Retaining those skills is critical for bolstering the 350th Spectrum Warfare Wing housed at Eglin Air Force Base, Fla., which Koslov said is also short on crew and the facilities that can accommodate them.
“I don’t have enough people. I don’t have the right facilities. And we’re working with the Air Force and [Air Combat Command] to get there,” he said. Currently, the wing is short “over” 200 military and civilian personnel each, vacancies Koslov characterized as “good” because it shows the wing can grow beyond the “50 more seats to give in the facility that I have today.”
The wing, activated in 2021, has yet to achieve full operational capability, Koslov said, which he added would come once the wing’s forthcoming third contingent, the 950th Spectrum Warfare Group, is stood up. (The wing currently consists of two groups, the 350th Spectrum Warfare Group and the 850th Spectrum Warfare Group, according to the wing’s website.)
Work is under way on bringing that new group to fruition, and according to an Air Force press release, its headquarters at Robins Air Force Base, Ga., is expected to be activated in fiscal 2027.
In his talk, Koslov did say he’d expect the Air Force and Navy to be “carrying the burden” in the event of a clash in the Indo-Pacific theater. And as it is, some key capabilities are missing.

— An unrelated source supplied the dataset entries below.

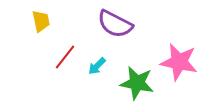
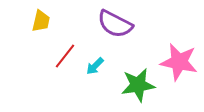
yellow trapezoid: rotated 25 degrees clockwise
red line: moved 1 px up
cyan arrow: moved 2 px left
green star: moved 1 px right, 2 px down; rotated 20 degrees counterclockwise
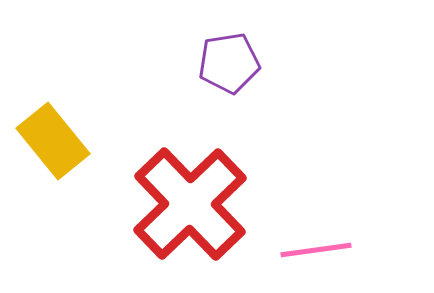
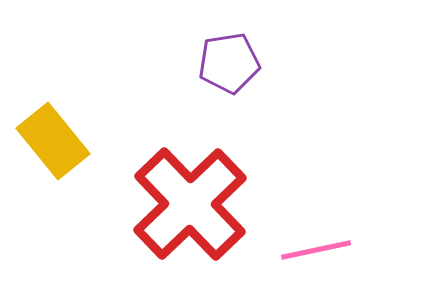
pink line: rotated 4 degrees counterclockwise
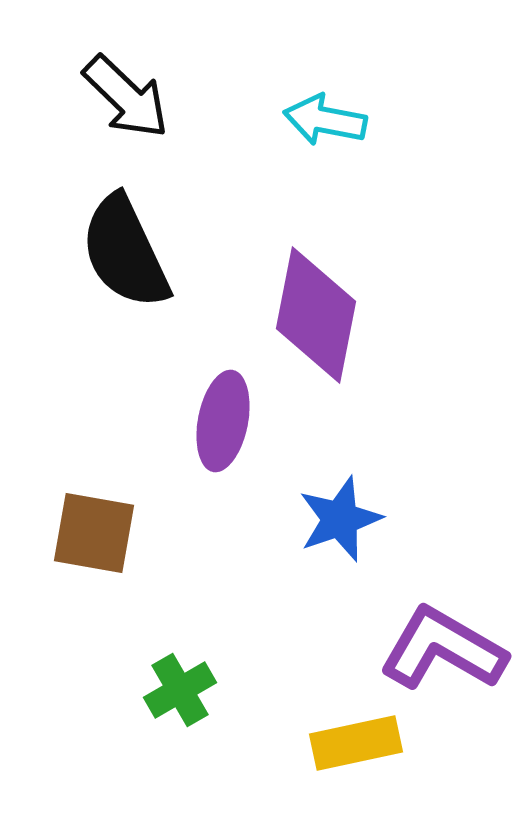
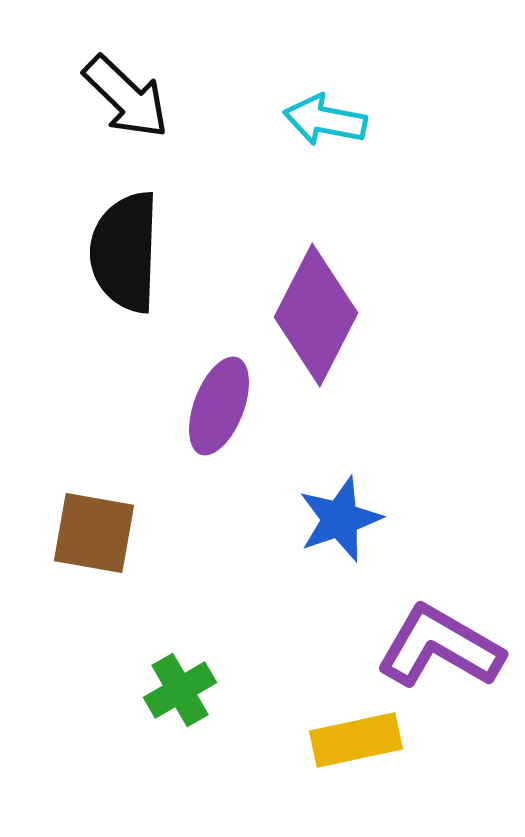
black semicircle: rotated 27 degrees clockwise
purple diamond: rotated 16 degrees clockwise
purple ellipse: moved 4 px left, 15 px up; rotated 10 degrees clockwise
purple L-shape: moved 3 px left, 2 px up
yellow rectangle: moved 3 px up
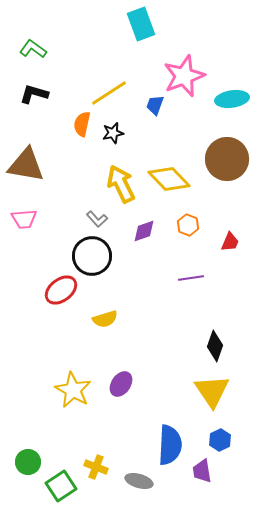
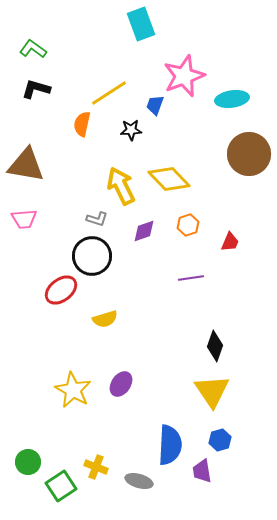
black L-shape: moved 2 px right, 5 px up
black star: moved 18 px right, 3 px up; rotated 10 degrees clockwise
brown circle: moved 22 px right, 5 px up
yellow arrow: moved 2 px down
gray L-shape: rotated 30 degrees counterclockwise
orange hexagon: rotated 20 degrees clockwise
blue hexagon: rotated 10 degrees clockwise
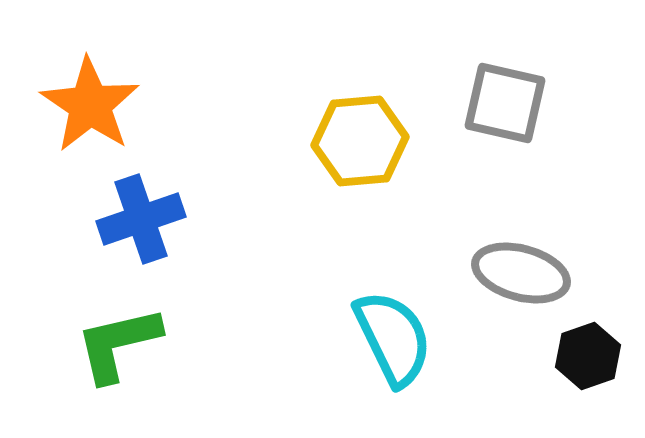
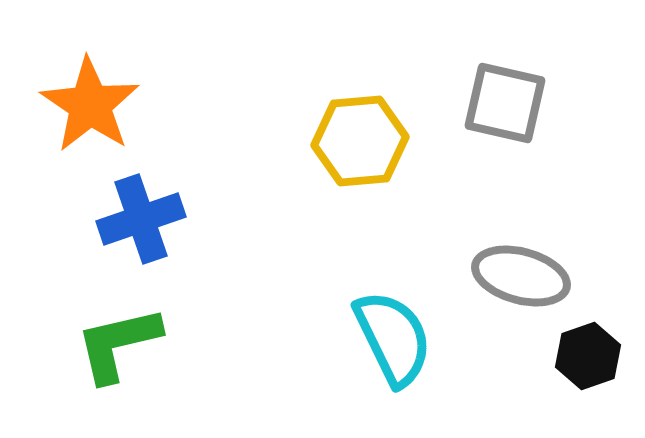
gray ellipse: moved 3 px down
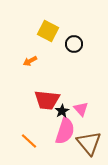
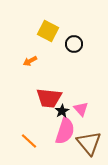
red trapezoid: moved 2 px right, 2 px up
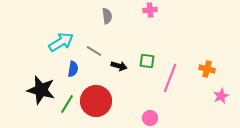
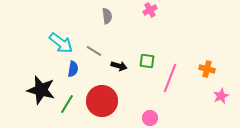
pink cross: rotated 24 degrees counterclockwise
cyan arrow: moved 1 px down; rotated 70 degrees clockwise
red circle: moved 6 px right
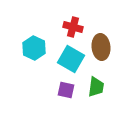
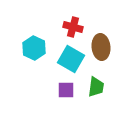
purple square: rotated 12 degrees counterclockwise
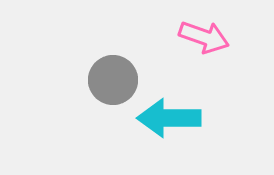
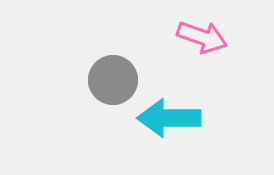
pink arrow: moved 2 px left
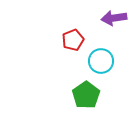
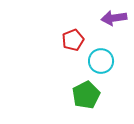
green pentagon: rotated 8 degrees clockwise
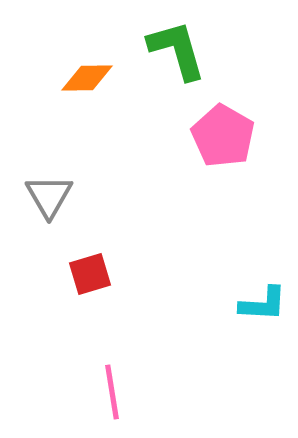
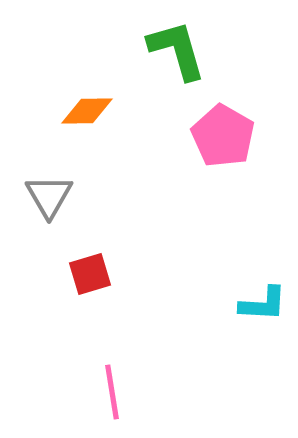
orange diamond: moved 33 px down
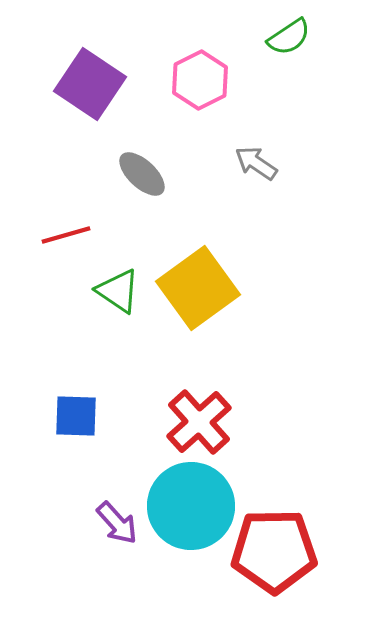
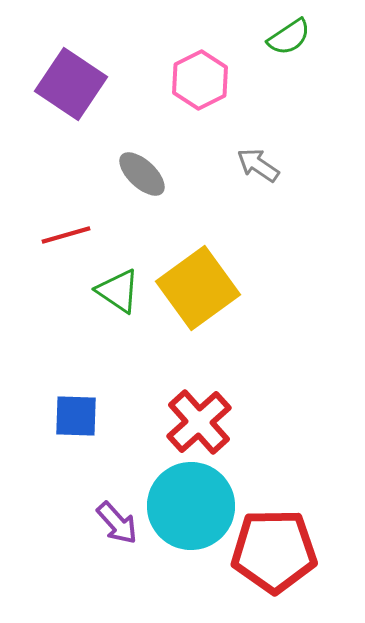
purple square: moved 19 px left
gray arrow: moved 2 px right, 2 px down
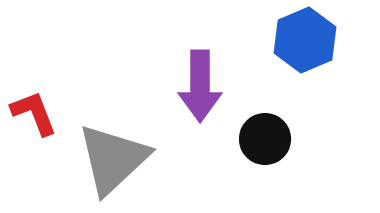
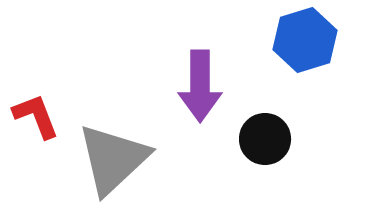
blue hexagon: rotated 6 degrees clockwise
red L-shape: moved 2 px right, 3 px down
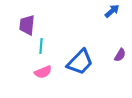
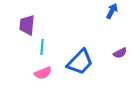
blue arrow: rotated 21 degrees counterclockwise
cyan line: moved 1 px right, 1 px down
purple semicircle: moved 2 px up; rotated 32 degrees clockwise
pink semicircle: moved 1 px down
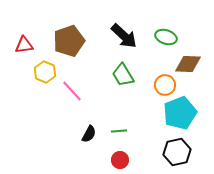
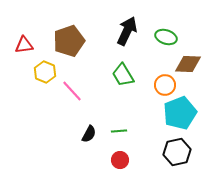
black arrow: moved 3 px right, 5 px up; rotated 108 degrees counterclockwise
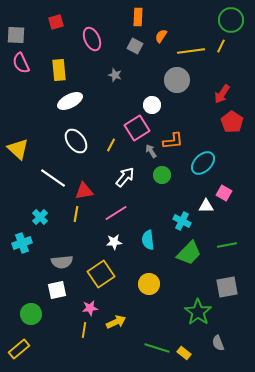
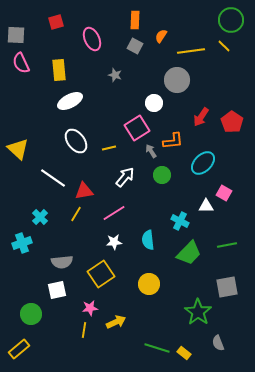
orange rectangle at (138, 17): moved 3 px left, 3 px down
yellow line at (221, 46): moved 3 px right; rotated 72 degrees counterclockwise
red arrow at (222, 94): moved 21 px left, 23 px down
white circle at (152, 105): moved 2 px right, 2 px up
yellow line at (111, 145): moved 2 px left, 3 px down; rotated 48 degrees clockwise
pink line at (116, 213): moved 2 px left
yellow line at (76, 214): rotated 21 degrees clockwise
cyan cross at (182, 221): moved 2 px left
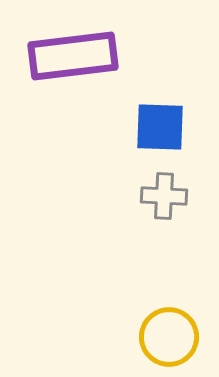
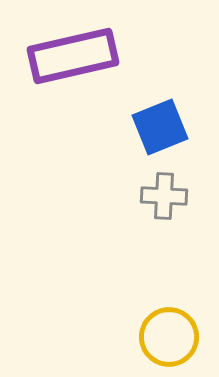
purple rectangle: rotated 6 degrees counterclockwise
blue square: rotated 24 degrees counterclockwise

“We’ve got to have an ability for if the Air Force or the Navy develops a waveform against target X, that it can get validated and verified and passed through the guts of the system and into Air Force systems faster than we have today. Because it doesn’t exist today,” Koslov said.
The F-35 Project
One of the wing’s many assignments, carried out specifically by its 350th Spectrum Warfare Group, is reprogramming all assets in the Air Force, along with “every single F-35 in the world,” Koslov said. With three variants across the Air Force, Marines and Navy, along with an enterprise of 17 countries that is slated to grow, the Joint Strike Fighter is representative of the challenge the wing has to meet for creating an accessible data architecture that can benefit a range of platforms, he added.
“If I could solve the F-35, I can pretty much solve this whole problem,” he said, cautioning “that’s not 100 percent true.
“The F-35 is a coalition platform. It’s a joint platform, and it’s an acknowledged SAP’d up platform,” he said, referring to Special Access Programs. “So if I can use F-35 data down to like a secret level system, I’ve solved a lot of my challenges, specifically with the new stuff that the Air Force is buying coming down the road.”
With the Air Force keen on fielding families of systems that can be connected across all domains, Koslov pointed out that fielding a particular capability won’t cut it if it can’t be leveraged by the joint force.
“It’s not enough to buy a capability. You have to know how to employ that capability with the rest of the joint force in order to achieve the joint force commander’s objectives,” he said. “And we can do that today in the spectrum.”